Matéria de supernova em laboratório
Uma equipa de cientistas do Centro de Física da Faculdade de Ciências e Tecnologia da Universidade de Coimbra (FCTUC) e da Universidade de Caen, na Normandia, em França, determinou as propriedades da matéria criada em laboratório com caraterísticas semelhantes às da matéria que se forma em supernovas ou na fusão de estrelas de neutrões.
Nesta experiência, que decorreu no laboratório GANIL (Grand Accélérateur National d'Ions Lourds) no âmbito da colaboração INDRA, foi possível criar matéria análoga à que se forma neste tipo de eventos muito explosivos a partir da colisão de um núcleo de estanho contra um núcleo de xénon. Este tipo de experiências contribui para conhecer melhor as condições em que se geram e evoluem as supernovas, e a fusão de estrelas de neutrões.
Os resultados do estudo, já publicado na Physical Review Letters, revista da Sociedade Americana de Física, «permite-nos saber como é formado o meio em eventos como supernovas ou a fusão de estrelas de neutrões, e determinar de que modo é transferida a energia entre os diferentes constituintes, nomeadamente, a energia depositada na estrela pelos neutrinos antes destes escaparem para o universo. Na fusão de estrelas de neutrões, este conhecimento pode indicar qual a quantidade de material que é expelido e observado na forma de uma kilonova», declaram Constança Providência e Helena Pais, do Centro de Física da FCTUC.

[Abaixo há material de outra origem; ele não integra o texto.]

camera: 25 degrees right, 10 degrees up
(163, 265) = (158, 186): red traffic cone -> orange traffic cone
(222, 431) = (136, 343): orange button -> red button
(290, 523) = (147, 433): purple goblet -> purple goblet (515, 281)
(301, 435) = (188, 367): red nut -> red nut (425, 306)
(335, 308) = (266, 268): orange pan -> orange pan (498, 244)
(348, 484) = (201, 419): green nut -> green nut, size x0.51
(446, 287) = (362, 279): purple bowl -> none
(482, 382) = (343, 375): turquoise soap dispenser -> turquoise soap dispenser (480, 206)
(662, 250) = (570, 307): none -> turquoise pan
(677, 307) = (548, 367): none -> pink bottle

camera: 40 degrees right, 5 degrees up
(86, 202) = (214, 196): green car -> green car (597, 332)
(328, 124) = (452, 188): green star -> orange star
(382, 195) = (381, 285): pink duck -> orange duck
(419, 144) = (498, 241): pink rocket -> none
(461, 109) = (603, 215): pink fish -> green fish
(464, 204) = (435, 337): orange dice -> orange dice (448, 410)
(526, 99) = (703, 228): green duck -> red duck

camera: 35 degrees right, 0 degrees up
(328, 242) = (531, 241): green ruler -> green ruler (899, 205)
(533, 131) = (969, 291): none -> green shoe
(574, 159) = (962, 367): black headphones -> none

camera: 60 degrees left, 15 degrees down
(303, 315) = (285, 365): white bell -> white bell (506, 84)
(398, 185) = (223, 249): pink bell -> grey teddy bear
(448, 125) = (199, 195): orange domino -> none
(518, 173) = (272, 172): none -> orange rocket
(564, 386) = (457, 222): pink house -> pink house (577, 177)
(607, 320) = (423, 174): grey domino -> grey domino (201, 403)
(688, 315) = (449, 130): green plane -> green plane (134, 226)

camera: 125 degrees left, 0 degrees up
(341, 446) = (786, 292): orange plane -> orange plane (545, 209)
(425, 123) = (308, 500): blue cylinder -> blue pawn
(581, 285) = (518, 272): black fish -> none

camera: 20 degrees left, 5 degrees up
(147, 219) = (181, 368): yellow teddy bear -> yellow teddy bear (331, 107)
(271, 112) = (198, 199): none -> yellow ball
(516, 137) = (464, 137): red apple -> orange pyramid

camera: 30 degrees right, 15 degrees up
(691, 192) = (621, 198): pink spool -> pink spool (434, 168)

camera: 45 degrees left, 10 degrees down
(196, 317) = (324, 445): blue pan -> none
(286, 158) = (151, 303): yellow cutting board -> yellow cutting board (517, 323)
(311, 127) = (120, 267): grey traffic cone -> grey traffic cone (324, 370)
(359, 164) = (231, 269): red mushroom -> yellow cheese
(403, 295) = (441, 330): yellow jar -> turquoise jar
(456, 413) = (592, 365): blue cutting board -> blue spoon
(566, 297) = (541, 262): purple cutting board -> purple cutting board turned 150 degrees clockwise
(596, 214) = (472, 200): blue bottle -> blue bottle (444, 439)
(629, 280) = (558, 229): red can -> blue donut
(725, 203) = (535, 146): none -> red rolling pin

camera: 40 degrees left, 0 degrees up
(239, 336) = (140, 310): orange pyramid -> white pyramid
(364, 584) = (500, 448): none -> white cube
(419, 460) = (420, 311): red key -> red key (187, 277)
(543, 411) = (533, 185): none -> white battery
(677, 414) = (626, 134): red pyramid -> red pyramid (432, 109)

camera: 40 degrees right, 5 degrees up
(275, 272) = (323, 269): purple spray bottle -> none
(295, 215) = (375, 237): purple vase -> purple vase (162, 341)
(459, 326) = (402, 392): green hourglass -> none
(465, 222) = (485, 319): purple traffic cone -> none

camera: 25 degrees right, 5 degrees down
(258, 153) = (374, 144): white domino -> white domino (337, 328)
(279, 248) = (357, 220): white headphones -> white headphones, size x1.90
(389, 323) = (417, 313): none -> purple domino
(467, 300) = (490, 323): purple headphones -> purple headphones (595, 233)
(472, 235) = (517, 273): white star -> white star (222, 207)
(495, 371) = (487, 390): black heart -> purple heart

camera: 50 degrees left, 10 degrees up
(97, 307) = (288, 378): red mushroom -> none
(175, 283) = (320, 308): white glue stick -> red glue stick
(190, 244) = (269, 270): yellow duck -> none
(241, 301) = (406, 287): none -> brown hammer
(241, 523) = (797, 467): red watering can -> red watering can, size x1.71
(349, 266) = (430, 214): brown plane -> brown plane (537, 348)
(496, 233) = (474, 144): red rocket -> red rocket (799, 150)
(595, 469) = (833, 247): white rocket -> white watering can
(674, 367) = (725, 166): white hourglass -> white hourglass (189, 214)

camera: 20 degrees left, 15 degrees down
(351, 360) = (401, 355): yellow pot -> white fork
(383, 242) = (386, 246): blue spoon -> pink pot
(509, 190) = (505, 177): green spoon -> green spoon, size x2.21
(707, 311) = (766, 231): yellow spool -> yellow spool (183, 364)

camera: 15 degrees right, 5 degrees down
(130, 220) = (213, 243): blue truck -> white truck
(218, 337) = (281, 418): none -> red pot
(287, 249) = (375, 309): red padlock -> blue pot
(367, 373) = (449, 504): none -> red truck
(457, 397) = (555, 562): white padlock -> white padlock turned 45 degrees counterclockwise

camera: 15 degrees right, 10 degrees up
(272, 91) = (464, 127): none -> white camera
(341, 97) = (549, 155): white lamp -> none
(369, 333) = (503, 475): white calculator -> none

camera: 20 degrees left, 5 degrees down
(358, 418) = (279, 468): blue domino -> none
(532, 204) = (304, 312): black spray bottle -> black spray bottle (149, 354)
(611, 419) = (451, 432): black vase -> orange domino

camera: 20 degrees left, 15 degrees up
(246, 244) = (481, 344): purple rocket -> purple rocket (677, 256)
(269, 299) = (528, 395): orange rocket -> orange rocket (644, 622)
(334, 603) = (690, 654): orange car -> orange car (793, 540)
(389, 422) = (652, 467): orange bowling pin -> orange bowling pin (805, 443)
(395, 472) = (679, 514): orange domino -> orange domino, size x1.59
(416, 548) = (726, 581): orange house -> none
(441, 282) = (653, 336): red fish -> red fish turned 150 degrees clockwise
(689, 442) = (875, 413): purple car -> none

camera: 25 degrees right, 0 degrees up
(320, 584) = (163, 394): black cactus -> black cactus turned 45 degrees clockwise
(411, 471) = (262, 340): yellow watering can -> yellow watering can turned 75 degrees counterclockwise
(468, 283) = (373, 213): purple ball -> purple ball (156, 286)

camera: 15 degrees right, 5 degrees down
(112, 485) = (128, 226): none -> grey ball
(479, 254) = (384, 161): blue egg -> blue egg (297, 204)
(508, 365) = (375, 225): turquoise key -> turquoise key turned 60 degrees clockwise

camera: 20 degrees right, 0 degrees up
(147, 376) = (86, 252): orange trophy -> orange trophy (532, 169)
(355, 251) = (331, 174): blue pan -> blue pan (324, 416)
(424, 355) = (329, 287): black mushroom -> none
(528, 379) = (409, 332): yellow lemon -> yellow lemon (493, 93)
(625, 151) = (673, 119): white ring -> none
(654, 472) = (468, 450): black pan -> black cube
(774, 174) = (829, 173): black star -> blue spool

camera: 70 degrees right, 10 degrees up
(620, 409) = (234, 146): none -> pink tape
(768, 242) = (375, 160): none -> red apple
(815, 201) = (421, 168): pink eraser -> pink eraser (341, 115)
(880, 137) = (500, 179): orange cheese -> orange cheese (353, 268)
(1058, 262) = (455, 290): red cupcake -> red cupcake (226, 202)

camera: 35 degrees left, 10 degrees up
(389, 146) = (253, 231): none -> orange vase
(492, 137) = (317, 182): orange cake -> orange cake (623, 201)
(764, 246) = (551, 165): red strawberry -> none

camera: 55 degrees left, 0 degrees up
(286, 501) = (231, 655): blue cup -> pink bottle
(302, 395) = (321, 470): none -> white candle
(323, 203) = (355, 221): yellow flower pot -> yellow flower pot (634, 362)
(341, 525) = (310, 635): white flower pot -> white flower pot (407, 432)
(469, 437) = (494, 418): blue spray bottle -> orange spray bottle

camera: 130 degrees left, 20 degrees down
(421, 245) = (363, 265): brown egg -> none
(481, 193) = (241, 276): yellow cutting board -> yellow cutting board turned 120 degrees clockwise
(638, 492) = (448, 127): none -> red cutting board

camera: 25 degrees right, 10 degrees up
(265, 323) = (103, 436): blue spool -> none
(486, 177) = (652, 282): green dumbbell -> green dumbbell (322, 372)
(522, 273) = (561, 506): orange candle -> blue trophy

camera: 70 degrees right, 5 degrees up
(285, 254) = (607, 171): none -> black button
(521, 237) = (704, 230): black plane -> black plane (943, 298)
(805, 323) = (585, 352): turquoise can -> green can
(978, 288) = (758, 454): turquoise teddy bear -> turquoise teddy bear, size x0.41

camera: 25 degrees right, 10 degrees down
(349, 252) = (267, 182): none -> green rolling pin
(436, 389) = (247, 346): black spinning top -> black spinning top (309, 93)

Helena Pais foi a responsável pela análise dos dados experimentais que determinou as interações que ocorrem na matéria resultante deste tipo de eventos, e em que condições ainda existem pequenos agregados antes da matéria se tornar homogénea, devido ao aumento da densidade, já que «a baixas densidades, a matéria não é homogénea, e as suas propriedades determinam a evolução de uma supernova ou da fusão de duas estrelas», esclarece a investigadora.
Para uma correta interpretação dos resultados, foi ainda essencial o modelo teórico previamente desenvolvido por Constança Providência e Helena Pais.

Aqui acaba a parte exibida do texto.